Hayda ve hoppala!
Bilsen, duysan, haberin olsa, ‘ya evet, duydum, doğru imiş, almışlar adamı içeri’ desen, belki de ilk gümbürtüye gidecek olan sensin. Çünkü sana bu soruyu soranın, senden aldığı cevabı kanun hükmünde kararname sayıp gittiği yerde anlatacak olan adamın niyetini bilemiyorsun.
At izinin it izine karıştığı dönemlerden geçiyoruz.

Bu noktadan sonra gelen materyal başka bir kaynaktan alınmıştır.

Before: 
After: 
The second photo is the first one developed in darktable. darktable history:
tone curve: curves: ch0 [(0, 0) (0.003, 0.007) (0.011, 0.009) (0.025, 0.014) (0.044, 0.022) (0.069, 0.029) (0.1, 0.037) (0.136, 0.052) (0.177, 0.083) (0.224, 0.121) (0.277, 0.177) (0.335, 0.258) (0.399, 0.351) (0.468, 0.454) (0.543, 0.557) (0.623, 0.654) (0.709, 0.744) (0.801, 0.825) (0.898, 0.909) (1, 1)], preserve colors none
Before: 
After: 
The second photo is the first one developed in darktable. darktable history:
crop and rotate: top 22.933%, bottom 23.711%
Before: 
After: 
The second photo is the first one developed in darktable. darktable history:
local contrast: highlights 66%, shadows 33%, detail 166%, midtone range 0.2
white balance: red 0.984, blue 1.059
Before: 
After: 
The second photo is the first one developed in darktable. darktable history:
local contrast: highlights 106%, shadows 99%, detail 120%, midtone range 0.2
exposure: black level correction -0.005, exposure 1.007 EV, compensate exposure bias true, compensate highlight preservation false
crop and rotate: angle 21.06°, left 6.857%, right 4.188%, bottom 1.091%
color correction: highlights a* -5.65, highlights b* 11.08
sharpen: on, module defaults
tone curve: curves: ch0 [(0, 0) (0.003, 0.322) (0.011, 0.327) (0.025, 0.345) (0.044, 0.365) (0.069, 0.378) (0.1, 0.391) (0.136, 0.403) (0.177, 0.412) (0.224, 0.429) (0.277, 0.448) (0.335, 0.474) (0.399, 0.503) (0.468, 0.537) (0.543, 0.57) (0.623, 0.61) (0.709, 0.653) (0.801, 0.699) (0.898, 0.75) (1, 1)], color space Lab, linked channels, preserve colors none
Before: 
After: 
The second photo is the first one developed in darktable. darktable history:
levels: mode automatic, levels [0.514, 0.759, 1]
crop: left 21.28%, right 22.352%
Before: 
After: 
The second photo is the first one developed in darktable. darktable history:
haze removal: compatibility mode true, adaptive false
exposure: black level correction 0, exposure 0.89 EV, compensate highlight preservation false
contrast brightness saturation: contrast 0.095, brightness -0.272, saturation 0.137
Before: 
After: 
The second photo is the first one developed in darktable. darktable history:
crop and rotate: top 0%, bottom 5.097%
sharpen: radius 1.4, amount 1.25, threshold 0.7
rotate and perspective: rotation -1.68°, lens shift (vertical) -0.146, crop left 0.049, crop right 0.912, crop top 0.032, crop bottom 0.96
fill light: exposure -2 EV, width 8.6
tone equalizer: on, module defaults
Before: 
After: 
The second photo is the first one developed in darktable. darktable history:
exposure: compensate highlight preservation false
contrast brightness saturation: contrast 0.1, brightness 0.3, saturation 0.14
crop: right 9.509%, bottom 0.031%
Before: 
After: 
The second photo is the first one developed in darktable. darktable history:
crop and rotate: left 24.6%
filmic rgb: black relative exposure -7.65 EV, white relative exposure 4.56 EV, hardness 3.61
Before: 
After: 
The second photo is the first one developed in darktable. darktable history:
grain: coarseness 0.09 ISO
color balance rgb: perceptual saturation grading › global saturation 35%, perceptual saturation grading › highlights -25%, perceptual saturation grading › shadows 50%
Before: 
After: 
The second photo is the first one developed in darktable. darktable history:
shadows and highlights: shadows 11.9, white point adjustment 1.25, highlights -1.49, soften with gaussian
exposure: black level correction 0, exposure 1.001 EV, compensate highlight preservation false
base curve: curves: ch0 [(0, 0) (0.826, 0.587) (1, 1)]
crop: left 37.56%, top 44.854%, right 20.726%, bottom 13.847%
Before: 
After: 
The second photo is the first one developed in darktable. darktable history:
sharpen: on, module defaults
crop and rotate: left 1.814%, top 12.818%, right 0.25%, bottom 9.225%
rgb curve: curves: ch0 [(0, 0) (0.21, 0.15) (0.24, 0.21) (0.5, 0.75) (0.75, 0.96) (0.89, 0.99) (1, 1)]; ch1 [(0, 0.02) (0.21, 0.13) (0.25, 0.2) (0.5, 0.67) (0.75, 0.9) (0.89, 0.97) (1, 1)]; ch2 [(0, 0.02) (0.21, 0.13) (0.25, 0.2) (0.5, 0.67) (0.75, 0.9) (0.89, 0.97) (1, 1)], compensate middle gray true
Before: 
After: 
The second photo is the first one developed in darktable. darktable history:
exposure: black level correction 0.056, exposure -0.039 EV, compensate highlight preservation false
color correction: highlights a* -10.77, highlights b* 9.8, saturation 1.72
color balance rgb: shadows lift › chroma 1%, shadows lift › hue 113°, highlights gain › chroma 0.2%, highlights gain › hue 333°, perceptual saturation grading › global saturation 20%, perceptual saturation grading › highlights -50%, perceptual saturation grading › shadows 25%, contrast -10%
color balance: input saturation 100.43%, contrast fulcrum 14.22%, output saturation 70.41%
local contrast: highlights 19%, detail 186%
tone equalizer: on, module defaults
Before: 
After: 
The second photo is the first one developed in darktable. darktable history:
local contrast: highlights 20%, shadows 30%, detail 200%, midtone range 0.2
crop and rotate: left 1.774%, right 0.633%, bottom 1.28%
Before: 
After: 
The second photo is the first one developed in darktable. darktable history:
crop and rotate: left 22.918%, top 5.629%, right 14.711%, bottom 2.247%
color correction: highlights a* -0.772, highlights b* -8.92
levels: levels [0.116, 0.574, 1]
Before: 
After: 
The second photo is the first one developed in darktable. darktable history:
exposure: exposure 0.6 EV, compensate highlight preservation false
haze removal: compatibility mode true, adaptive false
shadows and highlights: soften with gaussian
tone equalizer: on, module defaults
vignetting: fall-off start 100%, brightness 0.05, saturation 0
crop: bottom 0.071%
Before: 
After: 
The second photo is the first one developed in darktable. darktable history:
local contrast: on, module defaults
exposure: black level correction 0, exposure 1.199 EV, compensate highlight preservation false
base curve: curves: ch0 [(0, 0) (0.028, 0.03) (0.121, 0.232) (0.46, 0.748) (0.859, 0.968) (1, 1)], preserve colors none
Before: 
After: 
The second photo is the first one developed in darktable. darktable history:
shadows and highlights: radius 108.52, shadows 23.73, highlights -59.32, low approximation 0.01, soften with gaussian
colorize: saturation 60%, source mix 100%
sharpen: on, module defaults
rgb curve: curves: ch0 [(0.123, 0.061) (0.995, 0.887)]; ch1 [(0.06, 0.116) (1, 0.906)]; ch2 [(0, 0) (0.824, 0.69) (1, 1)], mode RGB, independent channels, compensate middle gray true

Gizli dinlemeler, izlemeler, kasetler, şantajlar siyasetçilerin korkulu rüyası haline gelmişken, işte bu nedenle bir siyasetçinin başına gelenleri bir fıkra’dan okuyalım.
*
Bir partinin genel başkanı, miting için gittiği şehirdeki otel odasında yatmadan önce gizli dinleme aleti konulabilecek her yeri araştırmış, aratmış.
Resim çerçevelerinin arkasını, abajurların altını, prizlerin içini, duvar saatini…
Sonunda yerdeki halıyı kaldırmış ve birden, ‘Ahaaaa!’ demiş sevinçle. Odanın tam ortasına rastlayan yerde, 4 vida ile tutuşturulmuş çelik bir diski izci bıçağı ile yavaşça çıkartmış. Özenle yerinden peçeteyle alıp pencereyi açmış ve dışarı fırlatmış.
Ertesi sabah kahvaltıya indiğinde, korumaları heyecanla ‘iyi misiniz efendim, bir şeyiniz yok ya!’ diye etrafını sarınca, ‘İyiyim çocuklar, ne var!’ demiş Başkan.
Ama meraklanmış. Başını çevirerek, ‘Niye soruyorsunuz!’
Koruma müdürü, ‘Yok bir şey’ diye cevap vermiş. ‘Sadece dün gece sizin odanın tam altında bulunan düğün salonunun avizesi misafirlerin tam tepesine düştü de, bir sürü yaralı var, siz iyi misiniz diye merak ettik!’